The glasses were a birthday present from her. When I said so, Chris rose his glass and said, "to absent friends."

"To absent friends," we chimed, and the glasses all met in the middle of the circular table.

Through years of every stage a friendship can find, she's given me much; she's given me me. And then she left. She made me a stronger person, and now that she is not near, my soul feels starved.

As long as I've known her, she's always lived in the same yellow house.

Changes, changes, changes.

Inner demons of my past are resurfacing. I'd shoved them away for so many years, I thought that I had succeeded in deluding myself of their existence. But they appear now as trenches that I need to either climb deeply into, or leap across, if I think there's a chance I can jump so far.

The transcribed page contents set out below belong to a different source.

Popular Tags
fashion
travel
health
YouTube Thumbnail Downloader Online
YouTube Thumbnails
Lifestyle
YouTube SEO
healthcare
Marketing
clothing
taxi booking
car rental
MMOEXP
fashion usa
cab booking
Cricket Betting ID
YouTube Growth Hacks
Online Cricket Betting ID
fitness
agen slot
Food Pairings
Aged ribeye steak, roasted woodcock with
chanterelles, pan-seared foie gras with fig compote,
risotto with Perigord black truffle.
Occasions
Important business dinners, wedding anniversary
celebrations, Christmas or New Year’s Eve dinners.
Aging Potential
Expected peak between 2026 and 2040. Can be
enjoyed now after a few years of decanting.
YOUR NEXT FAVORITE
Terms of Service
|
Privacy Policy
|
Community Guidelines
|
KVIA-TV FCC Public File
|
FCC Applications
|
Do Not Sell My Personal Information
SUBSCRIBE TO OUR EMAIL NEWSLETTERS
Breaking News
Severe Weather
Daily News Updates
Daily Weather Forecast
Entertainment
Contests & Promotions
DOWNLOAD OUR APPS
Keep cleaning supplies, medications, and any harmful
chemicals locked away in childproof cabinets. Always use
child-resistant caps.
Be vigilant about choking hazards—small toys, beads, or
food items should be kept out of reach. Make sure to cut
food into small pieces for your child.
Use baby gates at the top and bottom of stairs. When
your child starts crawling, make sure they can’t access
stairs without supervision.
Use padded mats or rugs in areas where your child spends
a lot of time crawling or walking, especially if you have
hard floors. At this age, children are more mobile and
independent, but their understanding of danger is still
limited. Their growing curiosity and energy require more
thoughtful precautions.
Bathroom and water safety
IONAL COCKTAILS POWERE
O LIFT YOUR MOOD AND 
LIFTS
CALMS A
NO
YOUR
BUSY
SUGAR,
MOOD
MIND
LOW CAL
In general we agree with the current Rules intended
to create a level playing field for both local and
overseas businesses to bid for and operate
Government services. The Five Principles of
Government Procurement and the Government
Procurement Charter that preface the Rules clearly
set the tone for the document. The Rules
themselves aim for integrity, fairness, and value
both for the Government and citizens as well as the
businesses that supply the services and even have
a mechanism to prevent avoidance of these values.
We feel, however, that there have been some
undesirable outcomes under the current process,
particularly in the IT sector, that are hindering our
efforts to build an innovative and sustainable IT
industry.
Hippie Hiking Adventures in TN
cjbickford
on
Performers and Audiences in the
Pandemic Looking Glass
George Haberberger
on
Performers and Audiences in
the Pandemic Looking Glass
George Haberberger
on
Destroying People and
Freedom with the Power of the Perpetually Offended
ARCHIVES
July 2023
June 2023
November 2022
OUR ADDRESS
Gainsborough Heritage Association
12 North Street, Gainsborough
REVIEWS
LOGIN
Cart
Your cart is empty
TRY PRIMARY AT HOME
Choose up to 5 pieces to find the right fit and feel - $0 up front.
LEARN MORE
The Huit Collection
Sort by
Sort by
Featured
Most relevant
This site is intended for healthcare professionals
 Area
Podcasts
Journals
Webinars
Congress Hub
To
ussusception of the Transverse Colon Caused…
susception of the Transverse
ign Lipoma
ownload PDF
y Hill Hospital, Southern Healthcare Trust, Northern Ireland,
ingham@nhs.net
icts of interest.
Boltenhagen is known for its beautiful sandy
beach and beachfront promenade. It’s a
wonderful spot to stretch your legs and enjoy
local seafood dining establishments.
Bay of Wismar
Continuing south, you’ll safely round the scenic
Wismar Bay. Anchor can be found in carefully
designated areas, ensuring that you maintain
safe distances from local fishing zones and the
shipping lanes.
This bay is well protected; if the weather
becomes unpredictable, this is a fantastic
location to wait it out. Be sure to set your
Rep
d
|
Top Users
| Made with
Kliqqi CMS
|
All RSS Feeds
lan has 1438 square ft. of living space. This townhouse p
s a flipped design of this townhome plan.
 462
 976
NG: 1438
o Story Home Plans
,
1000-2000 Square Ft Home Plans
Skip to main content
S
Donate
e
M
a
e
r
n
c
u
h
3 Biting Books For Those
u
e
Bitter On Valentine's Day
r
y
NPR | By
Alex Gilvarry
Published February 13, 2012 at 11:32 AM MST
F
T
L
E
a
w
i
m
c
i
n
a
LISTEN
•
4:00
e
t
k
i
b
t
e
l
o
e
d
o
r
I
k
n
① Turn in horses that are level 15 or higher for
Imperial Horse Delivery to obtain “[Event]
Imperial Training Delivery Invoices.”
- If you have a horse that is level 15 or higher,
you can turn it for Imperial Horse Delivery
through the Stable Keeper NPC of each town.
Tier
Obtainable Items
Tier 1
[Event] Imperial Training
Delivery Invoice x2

I want to talk to her, to tell her about all the things that she knows about me that are not true anymore. I need her to know. I need someone to know.

But, I do not even know.

It's night, and I'm driving, and I pass the road that leads to her house. As long as I have known her, this road has led to her.

I feel I am about to burst, I am so tired of second-guessing myself. I feel I am about to find the nearest stranger and ask them if they want to run away to Portland and sleep in a hotel. Drink a lot, and tell secrets. I feel this so strongly, that the idea does not seem weird, and I do not feel as though someone could even pass up such an offer.

I feel I am about to burst. I know that such a proposal would have most people concerned, and scared of me in my frantic desperation.

As long as I have known her, this road has led to her. A part of me wonders if the paved street could somehow recognize the spirit of its function; if it could somehow take me to her now. But I don't have that kind of faith, so I pass it by.